26th April 2026
Scotland is entering a period of profound fiscal constraint, and few analysts have articulated the scale and structure of this challenge as clearly as David Phillips, Associate Director at the Institute for Fiscal Studies (IFS).
His recent commentary paints a picture of a government facing slower funding growth, rising structural pressures, and increasingly difficult trade‑offs.
When placed alongside the assessments of the Scottish Fiscal Commission (SFC) and the Fraser of Allander Institute (FAI), a consistent narrative emerges: Scotland’s next government will inherit a budget that is tight, fragile, and heavily shaped by health, social care, and tax policy choices.
Slower Funding Growth and Tough Choices
Phillips’ most recent analysis, responding to updated SFC forecasts, highlights that funding for day‑to‑day public services is now expected to grow by only 0.8% per year in real terms between now and 2028–29, down from 1.5% in earlier forecasts. This downward revision, he argues, will almost certainly mean cuts to many non‑NHS services, given the political priority afforded to health spending.
He stresses that while forecasts are uncertain, the direction of travel is clear: a more challenging funding outlook, compounded by UK‑wide fiscal tightening and Scotland’s own commitments on social security and pay.
Phillips also warns that the upcoming Medium‑Term Financial Strategy must confront these realities head‑on. With devolved elections approaching, he cautions against delaying difficult decisions, noting that postponement “shortens the time to address the challenges facing any future Scottish Government.”
Tax Policy View
Phillips’ work consistently emphasises that Scotland’s tax system is not generating enough buoyancy to offset rising spending pressures. He notes that devolved tax revenues are growing more slowly than previously forecast, contributing to the squeeze.
He also highlights the structural challenge of Scotland’s demographic profile: slower population growth and lower earnings growth relative to the UK reduce the tax base over time. This aligns with the SFC’s own long‑term projections, which show that Scotland’s tax revenues will increasingly struggle to keep pace with demand‑driven spending, especially on disability benefits and social care.

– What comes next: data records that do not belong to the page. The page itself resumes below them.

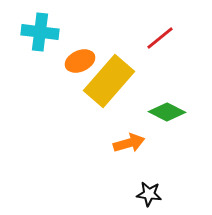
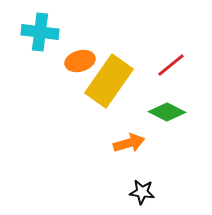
red line: moved 11 px right, 27 px down
orange ellipse: rotated 8 degrees clockwise
yellow rectangle: rotated 6 degrees counterclockwise
black star: moved 7 px left, 2 px up
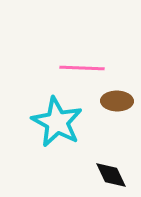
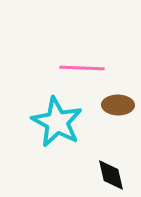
brown ellipse: moved 1 px right, 4 px down
black diamond: rotated 12 degrees clockwise
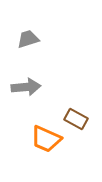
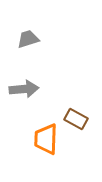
gray arrow: moved 2 px left, 2 px down
orange trapezoid: rotated 68 degrees clockwise
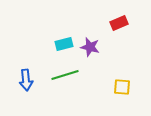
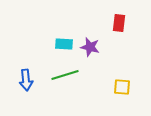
red rectangle: rotated 60 degrees counterclockwise
cyan rectangle: rotated 18 degrees clockwise
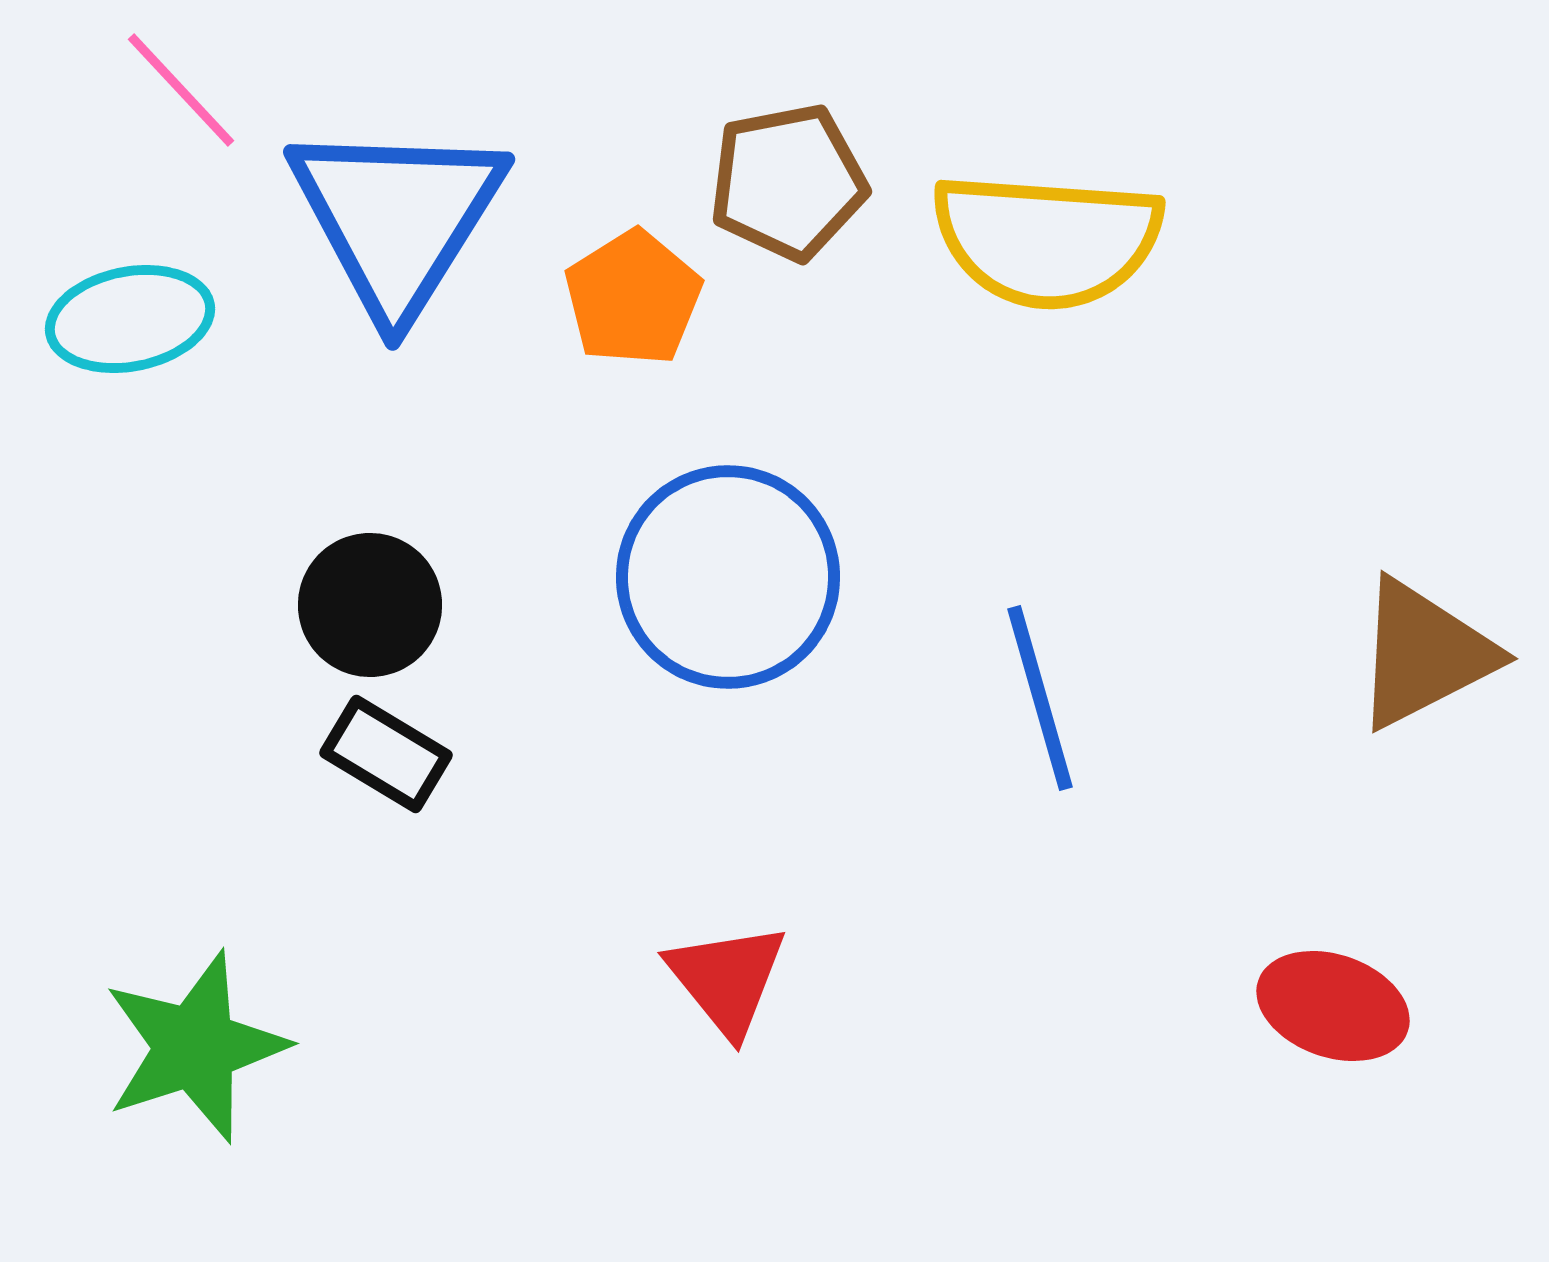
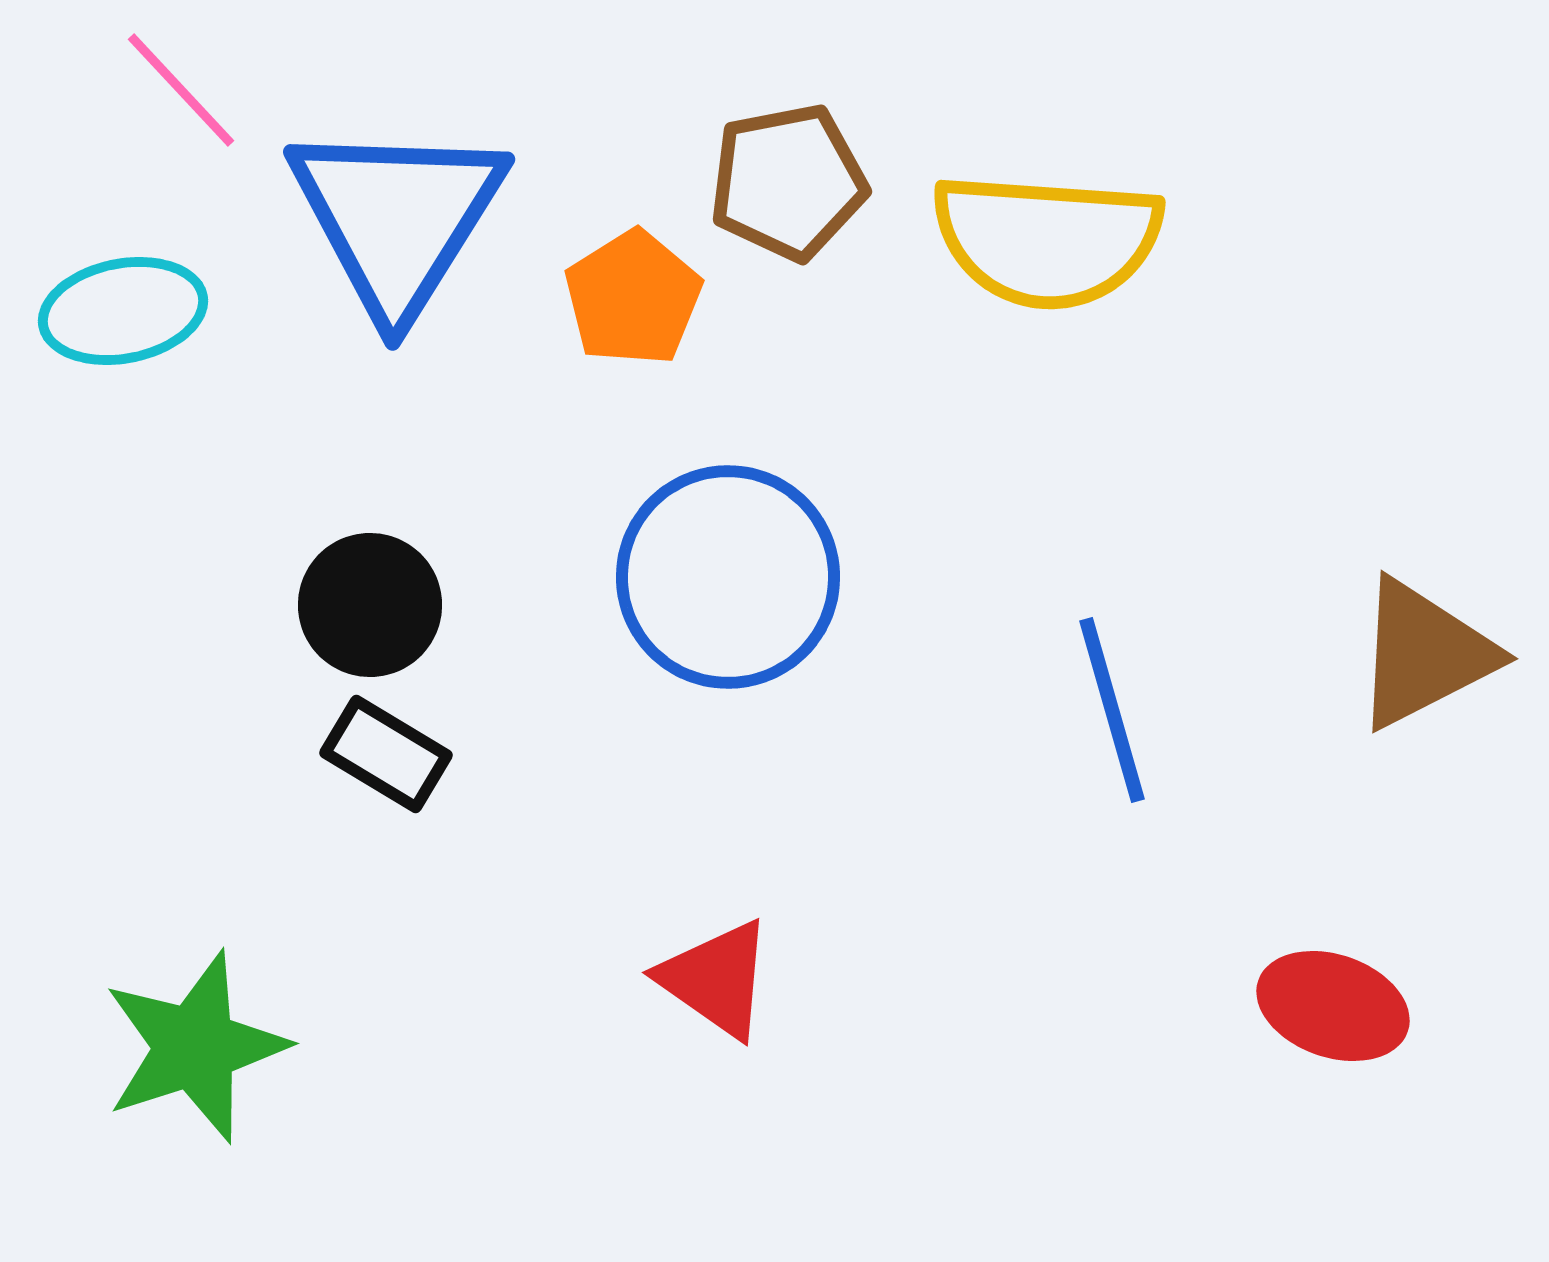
cyan ellipse: moved 7 px left, 8 px up
blue line: moved 72 px right, 12 px down
red triangle: moved 11 px left; rotated 16 degrees counterclockwise
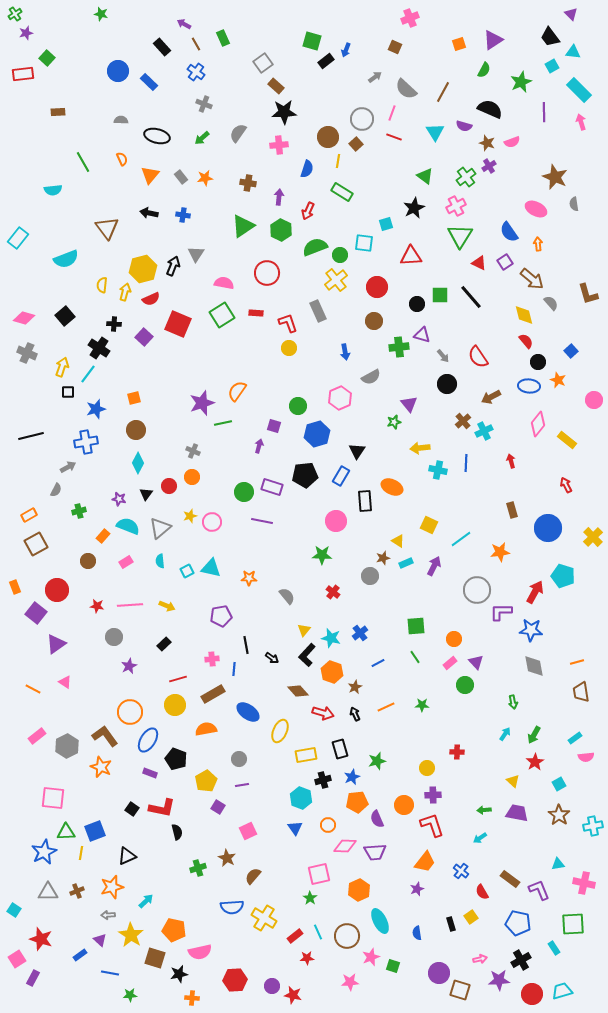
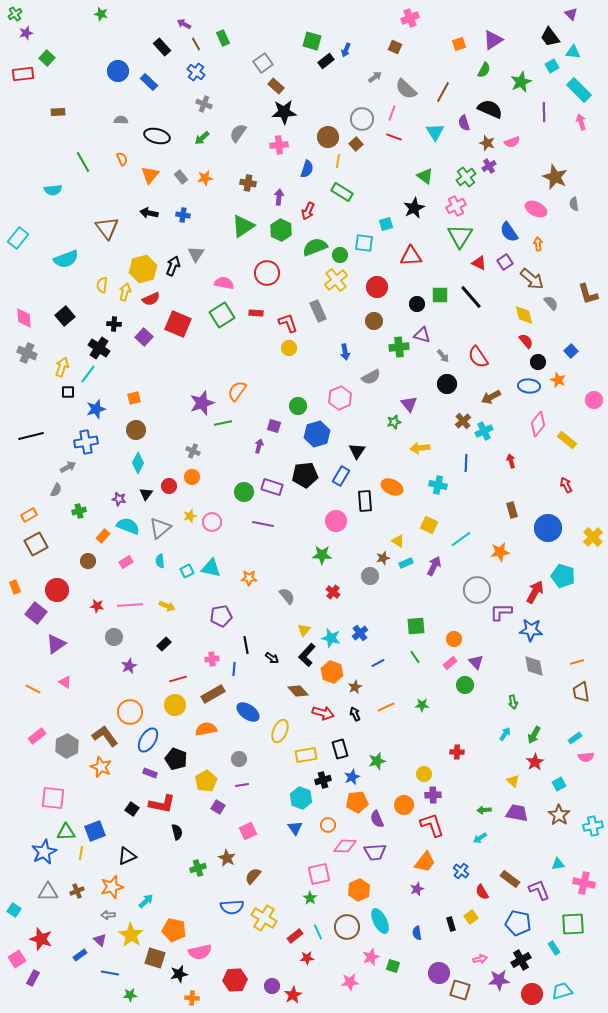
purple semicircle at (464, 126): moved 3 px up; rotated 56 degrees clockwise
pink diamond at (24, 318): rotated 70 degrees clockwise
cyan cross at (438, 470): moved 15 px down
purple line at (262, 521): moved 1 px right, 3 px down
yellow circle at (427, 768): moved 3 px left, 6 px down
red L-shape at (162, 808): moved 4 px up
brown circle at (347, 936): moved 9 px up
red star at (293, 995): rotated 30 degrees clockwise
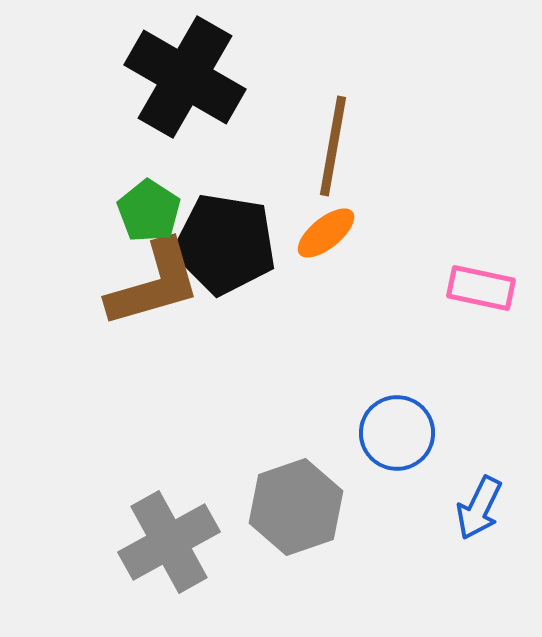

Health and Social Care: The Central Pressure Point
Phillips’ analysis repeatedly identifies health and social care as the dominant driver of fiscal pressure. With limited real‑terms growth in overall funding, prioritising the NHS inevitably means cuts elsewhere. He argues that without credible productivity improvements—something historically difficult to achieve—health budgets will require in‑year top‑ups, further squeezing other departments.
This mirrors the SFC’s warnings that health and social care demand is rising faster than available resources, and that public sector pay settlements are adding substantial pressure. The SFC notes that Scotland’s public sector workforce is “relatively larger and better paid” than the rest of the UK, with median pay £1,500 higher, and that pay deals will need to be significantly lower in coming years to remain affordable.
Phillips’ Analysis Aligns with the Scottish Fiscal Commission
The SFC’s latest forecasts—those Phillips was responding to—also point to slower funding growth and a widening gap between spending commitments and available resources. The SFC projects that spending is on track to exceed funding by £4.8bn by 2029–30, driven largely by social security and health.
Both Phillips and the SFC emphasise:
Sluggish tax revenue growth
Rising social security costs
Health and social care as the main fiscal pressure
The need for difficult trade‑offs in the next parliament
Their analyses are mutually reinforcing.
Phillips’ Analysis Compares with the Fraser of Allander Institute
The FAI’s annual Scotland’s Budget Report similarly concludes that Scotland faces a tight fiscal environment requiring prioritisation and reform. Their work highlights:
The need to reassess unaffordable investment plans
Structural pressures from demographics and pay
The importance of preventative budgeting to reduce long‑term costs
FAI analysts, including João Sousa (who has appeared alongside Phillips in parliamentary evidence), also stress the interaction between UK and Scottish fiscal frameworks and the limits of Scotland’s current tax powers.
Where Phillips focuses heavily on forecast revisions and tax‑benefit interactions, the FAI places more emphasis on policy design, economic strategy, and long‑term sustainability. But the conclusion is the same: Scotland must confront a period of sustained fiscal constraint.
A Shared Warning Across Institutions
Taken together, the analyses of David Phillips, the SFC, and the FAI form a coherent and sobering picture:
Funding growth is slowing.
Health and social care will dominate spending.
Tax revenues are not keeping pace with demand.
The next Scottish Government must make difficult, politically costly decisions.
Phillips’ work stands out for its clarity and precision, but it is part of a broader consensus: Scotland is entering a decade where fiscal realism—not optimism must guide policy.
David Phillips, said the next Scottish Government will face a budget squeeze.